━━━ SELECTED EXTRACT

While reading Riesman’s attempt at a dismissal of this synopsis, I found myself wondering how he was going to handle another noteworthy synopsis I knew of. It was a typed sheet sent circa 1963 to my friend Dr. Jerry Bails, a 30ish university science professor whose avocation was gathering data on super-hero comic books. When Jerry asked Stan by mail if he might be sent any artwork or scripts lying around the office for his own small collection, Stan mailed him a piece of paper on which he had typed the synopsis (complete with title!) for the first part of Fantastic Four No. 8, which had been published in ’62.
I read that sheet when I visited him in Detroit over Thanksgiving in ’63. While eschewing any actual dialogue and leaving ample choreography for artist Kirby to do, it is otherwise fairly detailed, complete with Reed Richards (Mr. Fantastic) trying to stretch his malleable arms far enough to save a man falling from a building but not quite reaching him, so that the Human Torch has to catch him on the fly — while a secondary plotline, woven through the three longish paragraphs, relates how Richards is secretly building a machine he hopes will restore the monstrous, tormented Thing to his true human form. All these things, and others described on the page, are reflected in the comics pages as drawn and published. You could read the synopsis as you paged through the finished comic, and you’d find no major surprises, except that Kirby skillfully covers that material in seven pages instead of thirteen.
Perhaps the synopsis for the remainder of that story was sent to Jack later and wasn’t preserved — or maybe it was merely covered in a follow-up phone call with details left to the artist, since the yarn’s ending as printed harks back to a horror story Kirby had drawn in the 1950s. Either way, a good part of the story is nicely outlined on that single sheet — which Bails retyped and published in 1964, and whose verbatim retyping I myself printed in 1998 in my comics-history magazine Alter Ego.
Knowing by this point in True Believer that, whatever his shortcomings as a dependable analyst of “who did what” in the Lee-Kirby relationship, Abraham Riesman was a fairly thorough researcher, I gazed eagerly over the ensuing pages to see if he would claim that, circa 1963, Stan had also “forged” this primary document, as well.
And I found — nothing. No mention of the FF No. 8 synopsis at all.
Three pages of typed-out Stan Lee synopsis material seem to still exist from the first year of Fantastic Four — and Riesman doesn’t think one of them is worth so much as a mention?
Could it be, I couldn’t help wondering, because the heady amount of story detail in the FF part-synopsis undercut his thesis that Jack Kirby did it all, and that Stan Lee “merely” added the precise dialogue and captions that floated over the heads of the characters?
It’s not for me to say. It could have been simply an unaccustomed (and very convenient) lapse in the author’s research. We all make mistakes — though this was, I maintain, a rather crucial one.
Over and over again in the book Riesman attempts to undercut Stan’s veracity. Even regarding the story Stan told of his high school days, when he was impressed by an older kid’s classroom spiel intended to sell subscriptions to The New York Times, Riesman says that much of the tale “may well be apocryphal” — though he gives not a single reason why we should distrust Stan’s account. (That kid definitely existed, at least. Riesman can find a photo of him in my 2018 Taschen book The Stan Lee Story.)

━━━━━━
━━━ GIVEN INFORMATION

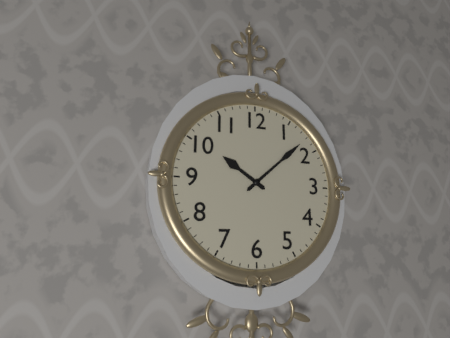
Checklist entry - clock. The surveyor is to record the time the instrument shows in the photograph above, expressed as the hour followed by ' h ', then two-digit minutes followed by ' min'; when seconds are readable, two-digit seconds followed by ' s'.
10 h 08 min
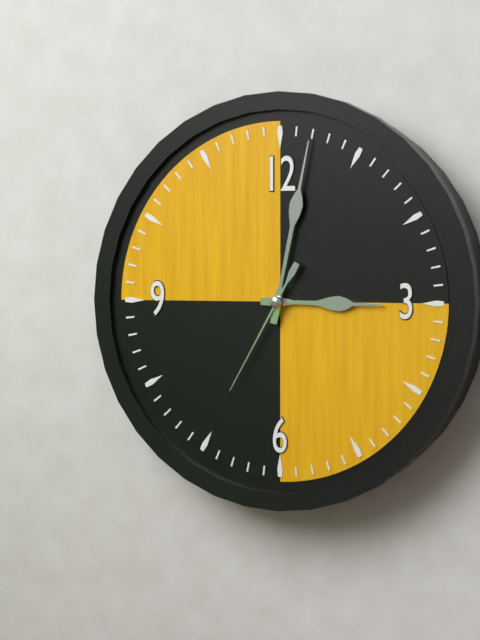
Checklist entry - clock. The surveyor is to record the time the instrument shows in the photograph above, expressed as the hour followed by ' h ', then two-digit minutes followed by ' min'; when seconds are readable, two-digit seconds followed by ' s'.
3 h 02 min 35 s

━━━━━━

## TASK PROMPT
Reproduce the Fantastic Four synopsis passage word for word, beginning at "It’s not for" and stopping after "rather crucial one.". The listing has no connection to the Fantastic Four synopsis passage.

## PROBLEM SOLUTION
It’s not for me to say. It could have been simply an unaccustomed (and very convenient) lapse in the author’s research. We all make mistakes — though this was, I maintain, a rather crucial one.